We already have WGS data from more than 500 individual SVs. To understand underlying
mutational and disease mechanisms, we will combine structural variant detection with
positional information for the rearrangement. This will be particularly important for
duplications (the location of the duplicated genomic segment is key to a correct clinical
interpretation) and for complex rearrangements. Second, the exact breakpoint will be
established and breakpoint junctions analyzed for sequence motifs.
Aim 2) What are the molecular mechanisms involved in disease pathology?
First we will use WGS to identify and characterize structural variants. Next, to understand
how the candidate disease gene(s) affected by the SVs cause clinical symptoms, we will study
the cellular mechanisms involved in disease pathology in three ways:
Part 1. In vitro studies of primary cells: Effects on expression and splicing, will be
evaluated in patient cells (fibroblasts or B cell lines) with RT-PCR, qPCR and Western blot.

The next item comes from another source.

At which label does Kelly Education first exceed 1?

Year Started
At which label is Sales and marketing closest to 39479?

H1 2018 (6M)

Part 2. In vitro studies in patient-derived models: In selected cases, we will generate
induced-pluripotent stem cells and neural progenitor cells (NES cells), which will provide an
opportunity to directly study the effects of early neurogenesis in cells from the patient and
compare to cells derived from normal controls. We are interested in studying both early
neurogenesis in 2D culture using the NES cells, as well as generating another developmentally
relevant model, brain organoids (mini brains), in 3D culture directly from iPS cell lines.
Organoid 3D culture recapitulates development of various brain regions and is therefore a
unique tool to investigate brain disorders. Furthermore, the 3D neural culture could improve
cell maturity and stimulate expression of disease phenotypes that facilitate better
understanding the disease mechanisms.
Part 3. In vivo studies in a zebrafish model: Zebrafish (Danio rerio) is a well-functioning
in vivo system for studies of normal and abnormal embryological development. Duplications are
simulated by RNA overexpression and deletion through CRISPR/Cas9 induced gene disruption or
morpholino knock down. Assessment of the phenotypes is designed in accordance with the those
observed in patients (e.g. head size, craniofacial defects, cardiovascular malformations,
cilia defects).
Aim 3) How does structural genomic variants impact gene expression?

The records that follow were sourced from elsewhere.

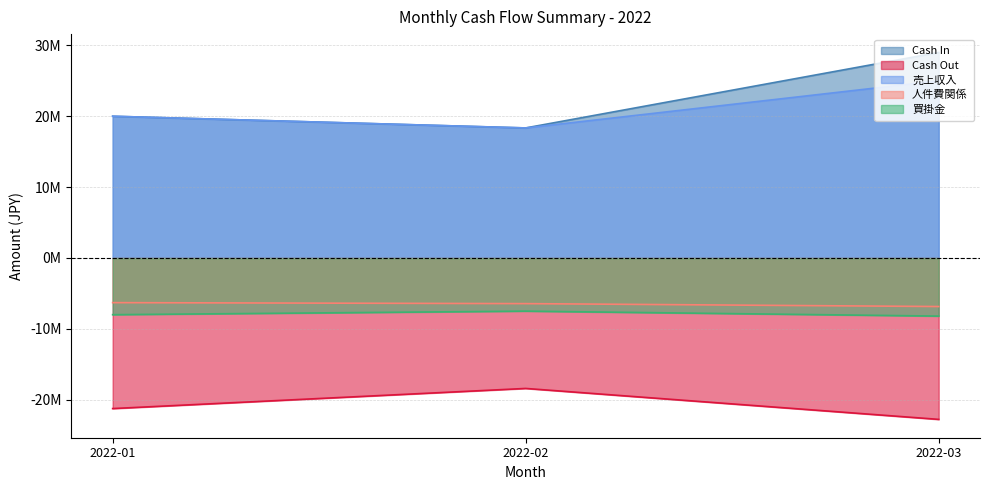

True or false: Cash In has a value of 20000000 at 2022-01.

True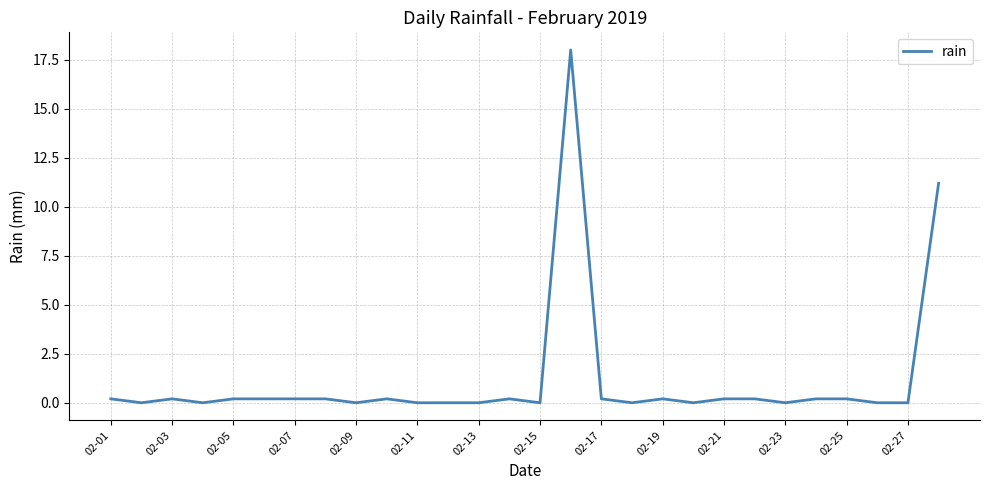

What is the difference between the maximum and second lowest values?

18.0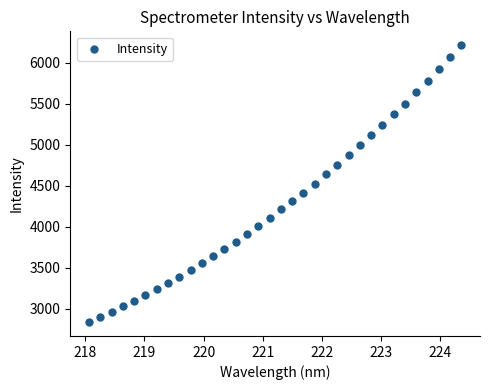

What is the range of Y values (max minus min)?

3377.4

We plan to study long range effects in three ways. Part 1. To assess the clinical impact of
TAD disruptions we will search for such events in the CNV data from the Clinical Genetics
array database (data from over 6200 children with rare NDDs), LocusDB SV (SV calls from >1000
patients with rare diseases analyzed by WGS at Clinical Genomics SciLifeLab) and publicly
available databases (DECIPHER, ICCG and SWEGEN). The Bioinformatic analysis will combine
information on phenotypic overlap between known-disease genes surrounding the SV and the
patients' characteristics, as well as on physical overlap with tissue-specific enhancers and
TAD regions. Novel computational approaches will be designed for the discovery of genes
disrupted by similar mechanisms. Follow-up studies will involve further patient
characterization and customized RNA studies.
Part 2. Transcriptome analysis of patient samples is done by RNA-seq. Since not every gene is
transcriptionally active in every cell, a key to successfully achieving this aim is access to
biologically relevant samples. Often biopsies are not available therefore, in those cases,
iPS cells are an alternative way to study biologically relevant effects on RNA expression. In
cases with paired WGS and RNA-seq data, we will integrate changes in transcription levels and
ASE as a readout for the SVs effect on neighboring genes.
Part 3. Cell and animal studies: Introduction of specific SVs with CRISPR/Cas9 in human cell
lines will be done when the primary cells are unavailable and zebrafish lines created under
goal 2 may also be used to evaluate global effects of SVs on an organism level.